═════ THE RECORDS ═════

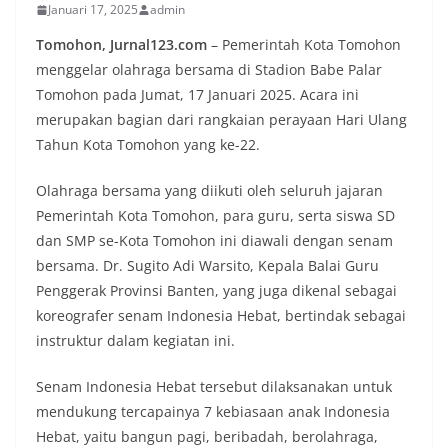
Januari 17, 2025
admin
Tomohon, Jurnal123.com
– Pemerintah Kota Tomohon
menggelar olahraga bersama di Stadion Babe Palar
Tomohon pada Jumat, 17 Januari 2025. Acara ini
merupakan bagian dari rangkaian perayaan Hari Ulang
Tahun Kota Tomohon yang ke-22.
Olahraga bersama yang diikuti oleh seluruh jajaran
Pemerintah Kota Tomohon, para guru, serta siswa SD
dan SMP se-Kota Tomohon ini diawali dengan senam
bersama. Dr. Sugito Adi Warsito, Kepala Balai Guru
Penggerak Provinsi Banten, yang juga dikenal sebagai
koreografer senam Indonesia Hebat, bertindak sebagai
instruktur dalam kegiatan ini.
Senam Indonesia Hebat tersebut dilaksanakan untuk
mendukung tercapainya 7 kebiasaan anak Indonesia
Hebat, yaitu bangun pagi, beribadah, berolahraga,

═════

* INSTRUCTIONS FOR THE TASK:
All of the records need to be restated word for word, but not the pictures.

* ANSWER BOX:
Januari 17, 2025
admin
Tomohon, Jurnal123.com
– Pemerintah Kota Tomohon
menggelar olahraga bersama di Stadion Babe Palar
Tomohon pada Jumat, 17 Januari 2025. Acara ini
merupakan bagian dari rangkaian perayaan Hari Ulang
Tahun Kota Tomohon yang ke-22.
Olahraga bersama yang diikuti oleh seluruh jajaran
Pemerintah Kota Tomohon, para guru, serta siswa SD
dan SMP se-Kota Tomohon ini diawali dengan senam
bersama. Dr. Sugito Adi Warsito, Kepala Balai Guru
Penggerak Provinsi Banten, yang juga dikenal sebagai
koreografer senam Indonesia Hebat, bertindak sebagai
instruktur dalam kegiatan ini.
Senam Indonesia Hebat tersebut dilaksanakan untuk
mendukung tercapainya 7 kebiasaan anak Indonesia
Hebat, yaitu bangun pagi, beribadah, berolahraga,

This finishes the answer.